Zwłaszcza podczas tej drugiej podróży rosyjska bieda skłoniły
pisarza do snucia katastroficznych wizji w swych powieściach . Lenina, po
rozmowie z nim, oceniał jako marzyciela. Wybuch I wojny światowej traktował początkowo jako szansę dla Anglii na zdobycie
dominującej roli, jako strażnika pokoju światowego, potem jednak stał się
idealistycznym pacyfistą. Juliusz Palczewski znajduje u Wellsa bardzo
nieliberalne cytaty świadczące o jego braku zaufania do nauki, Wells miał
skarżyć się, że ta „przeklęta" wszędobylska nauka „zabiera nam ...
religię i wywraca nasze wyobrażenie o porządku społecznym". Co do
pierwszego stwierdzenia wypada jedynie zauważyć — i bardzo dobrze!, co do
drugiego można stwierdzić, że to wywracanie w niczym nie szkodzi, ponieważ
porządek społeczny opiera się głownie na konsensie między rozmaitymi
grupami interesu, a nie na prawdziwych czy fałszywych wyobrażeniach o społeczeństwie.
Jest to zdanie świadczące o lekko przeintelektualizowanym,
idealistyczno-platonicznym spojrzeniu na rzeczywistość. W 1923 roku Wells
napisał bardzo optymistyczną powieść, o której Palczewski w ogóle nie wspomina w swym artykule.
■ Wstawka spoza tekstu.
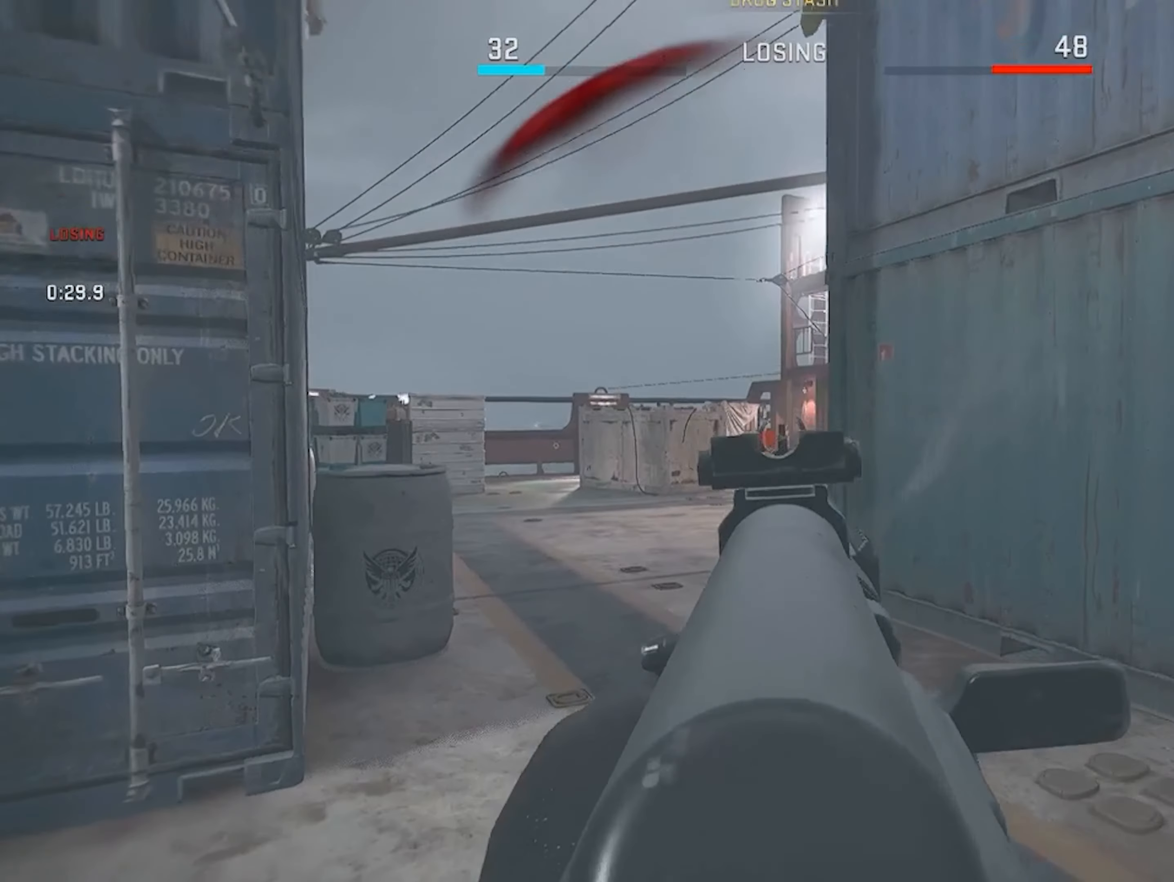
{"buttons": ["L1"], "left_stick": "left", "right_stick": "center", "events": [[267, "right_stick", "down"], [433, "right_stick", "center"]]}
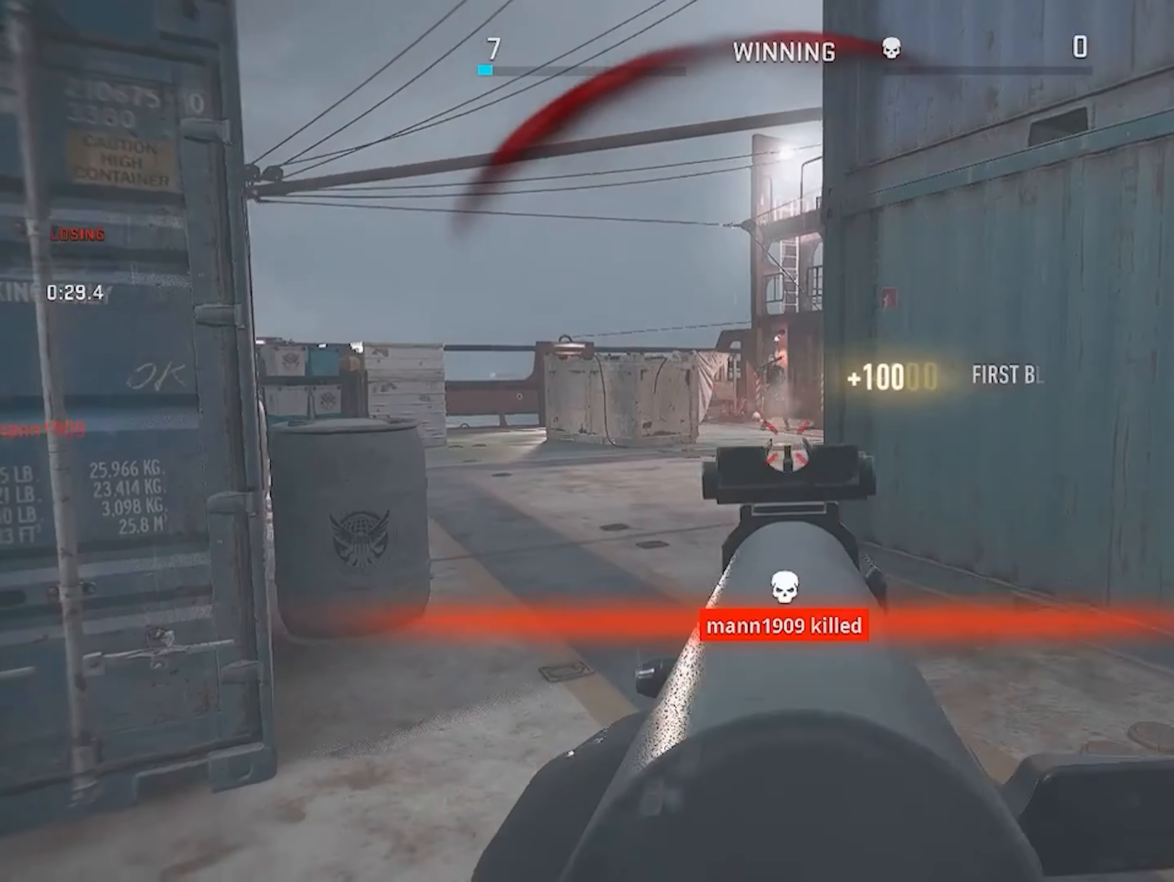
{"buttons": ["L3"], "left_stick": "up-left", "right_stick": "left", "events": [[200, "L1", "up"], [367, "left_stick", "up-left"], [367, "right_stick", "left"], [400, "L3", "down"]]}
Chodzi o dzieło pod
tytułem: Ludzie jak bogowie (Men
Like Gods). Akcja polega na tym, że ziemianie
trafiają do świata równoległego, którego mieszkańcy wyprzedzają społeczeństwa
naszej planety o wiele lat. Nie ma tam już chorób, wojen, niesprawiedliwości, a mieszkańcy bez przeszkód mogą rozwijać swe osobowości. Wells obnaża w powieści absurdy rządzące Ziemią XX wieku. Mieszkańcy świata równoległego
są zdrowsi i stosunkowo nieliczni, co sprawia, że gospodarują ziemią lepiej i żyją na lepszym poziomie. Ziemianie jednak szybko drażnią ich swym egoizmem i zarażają zarazkami, co powoduje, że pozostają oni w areszcie domowym.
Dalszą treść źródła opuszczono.